Filling my senses. Overwhelming them.
Perhaps from the television screen.
Maybe from phone screens and tablet screens.
But always noise.
As I look at the precious 8-week-old face of my son, I see such innocence, simplicity, malleability. Somehow, I find a greater need for stillness, for quiet. His fragile life is in my hands and I must not fill his space with the same noise that has saturated my own.
God gently knocks, knocks again, until I see. He knows my heart is stubborn and needs prodding. These messages about slowing down, making space, and eliminating noise has presented itself several ways over the last few weeks.
I have slowly been paging through Present Over Perfect by Shauna Niequist. She writes:
It's only when we're truly alone that we can listen to our lives and God's voice speaking out from the silence...In seasons of deep transformation, silence will be your greatest guide. Even if it's scary, especially if it's scary, let silence be your anchor, your sacred space, your dwelling place. It's where you will become used to your own voice, your agency, your authority. It's where you will nurture that fledgling sense of authority... Silence will become the incubator for your newfound spirit, keeping it safe, growing it steadily. (pp 105-6, emphasis mine)My tendency is to fill the space of my life. Episodes of Criminal Minds and Big Bang Theory on the DVR. Rounds of Candy Crush on the phone. Always occupied, always activating the senses. Muting my personhood, filling the space of my life and pausing my sense of agency.

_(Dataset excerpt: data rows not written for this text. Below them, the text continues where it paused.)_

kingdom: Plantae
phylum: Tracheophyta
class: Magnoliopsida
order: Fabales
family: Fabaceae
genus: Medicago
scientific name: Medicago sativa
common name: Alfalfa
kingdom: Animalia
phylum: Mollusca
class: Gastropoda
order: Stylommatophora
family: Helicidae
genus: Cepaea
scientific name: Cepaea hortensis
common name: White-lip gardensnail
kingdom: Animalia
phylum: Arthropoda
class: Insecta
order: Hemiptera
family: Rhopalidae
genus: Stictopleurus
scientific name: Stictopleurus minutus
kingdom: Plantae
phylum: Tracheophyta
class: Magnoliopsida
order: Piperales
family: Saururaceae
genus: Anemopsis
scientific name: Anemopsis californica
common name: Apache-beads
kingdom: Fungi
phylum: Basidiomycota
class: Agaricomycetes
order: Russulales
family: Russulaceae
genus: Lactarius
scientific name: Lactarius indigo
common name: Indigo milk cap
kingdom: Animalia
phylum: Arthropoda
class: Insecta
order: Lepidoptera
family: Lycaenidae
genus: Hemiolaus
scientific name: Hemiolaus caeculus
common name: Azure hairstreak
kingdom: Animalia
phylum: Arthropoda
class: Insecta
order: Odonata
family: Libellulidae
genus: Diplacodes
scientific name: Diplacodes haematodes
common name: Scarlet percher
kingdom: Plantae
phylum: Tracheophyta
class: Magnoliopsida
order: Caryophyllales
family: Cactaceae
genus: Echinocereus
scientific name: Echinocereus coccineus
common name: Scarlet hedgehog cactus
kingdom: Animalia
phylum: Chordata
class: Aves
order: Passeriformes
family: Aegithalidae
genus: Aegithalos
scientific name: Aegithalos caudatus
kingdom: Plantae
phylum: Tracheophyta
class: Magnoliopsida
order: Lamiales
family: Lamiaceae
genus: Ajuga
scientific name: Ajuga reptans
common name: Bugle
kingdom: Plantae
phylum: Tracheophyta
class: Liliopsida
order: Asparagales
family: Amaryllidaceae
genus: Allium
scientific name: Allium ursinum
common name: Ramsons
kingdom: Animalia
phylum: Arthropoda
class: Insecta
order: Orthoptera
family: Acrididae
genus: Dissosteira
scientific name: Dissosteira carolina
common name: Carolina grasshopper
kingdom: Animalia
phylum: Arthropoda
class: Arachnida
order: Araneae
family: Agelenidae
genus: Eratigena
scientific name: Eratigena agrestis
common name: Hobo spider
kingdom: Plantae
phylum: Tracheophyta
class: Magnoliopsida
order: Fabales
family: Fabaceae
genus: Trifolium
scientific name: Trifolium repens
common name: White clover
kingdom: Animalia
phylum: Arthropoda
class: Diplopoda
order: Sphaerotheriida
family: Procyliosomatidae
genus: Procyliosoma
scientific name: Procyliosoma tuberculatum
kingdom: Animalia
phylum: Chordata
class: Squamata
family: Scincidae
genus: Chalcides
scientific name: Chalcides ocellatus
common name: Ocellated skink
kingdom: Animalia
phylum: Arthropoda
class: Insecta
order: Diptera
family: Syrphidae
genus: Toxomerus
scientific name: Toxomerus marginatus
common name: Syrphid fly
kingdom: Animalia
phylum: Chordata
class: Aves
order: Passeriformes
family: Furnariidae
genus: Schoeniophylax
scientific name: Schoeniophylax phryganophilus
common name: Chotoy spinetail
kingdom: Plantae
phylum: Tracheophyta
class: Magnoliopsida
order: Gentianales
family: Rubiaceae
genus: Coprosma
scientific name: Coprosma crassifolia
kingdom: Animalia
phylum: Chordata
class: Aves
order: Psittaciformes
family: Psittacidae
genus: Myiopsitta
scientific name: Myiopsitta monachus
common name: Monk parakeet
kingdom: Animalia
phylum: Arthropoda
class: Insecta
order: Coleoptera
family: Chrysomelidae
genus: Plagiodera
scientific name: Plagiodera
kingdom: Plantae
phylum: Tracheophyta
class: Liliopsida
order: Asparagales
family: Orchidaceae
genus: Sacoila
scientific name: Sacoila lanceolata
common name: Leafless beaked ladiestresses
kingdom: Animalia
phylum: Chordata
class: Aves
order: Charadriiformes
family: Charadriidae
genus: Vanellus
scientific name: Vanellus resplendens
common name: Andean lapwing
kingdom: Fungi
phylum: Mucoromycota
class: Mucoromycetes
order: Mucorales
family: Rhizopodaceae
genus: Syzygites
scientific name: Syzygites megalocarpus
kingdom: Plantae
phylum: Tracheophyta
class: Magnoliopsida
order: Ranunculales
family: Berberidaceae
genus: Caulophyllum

Yet silence is where we experience ourselves. Only in the quiet can we hear our own thoughts and become aware of the recesses of our minds. The places where we connect most deeply, where we hear most clearly the voice of the Lord. The parts of ourselves that fully enjoy, that express our desires, and pursue our interests. We get consumed by the noise and lose our truest selves in the process, living in a routine that has been created for us by the hubbub, the voices of those around us. When we do this, we relinquish our sense of choice.
In the silence I rediscover what I love, what I enjoy, what I long for. And I begin again to actively choose the way I live my days.
In the psalms, David reminds himself, and us, to "Be still, and know that I am God" (Psalm 46:10).
Easier said than done in the hustle of everyday tasks and errands.
But in the stillness we sit in a place to receive the spring-like newness and restoration of the Lord. When we stop striving, He Easters us in our rest, giving us life and showing us our purpose and direction.
The stillness is where we experience the Father, we feel his quiet prodding, we remember his deep shalom.
We learn to abide deeply in the redemption He has already gifted us.
He Easters us with his presence when we stop long enough to listen and experience him.
So now I have a choice. God has shown me, on repeat, the importance of stopping. Breathing deeply. Experiencing the beauty around me. And the beauty He has made inside of me.
So I stop.
In the stillness I remember I can choose.
In the stillness the Lord deepens my rest.
In the stillness He prods my heart to desire, and reminds me of the agency He has given me to live out His call.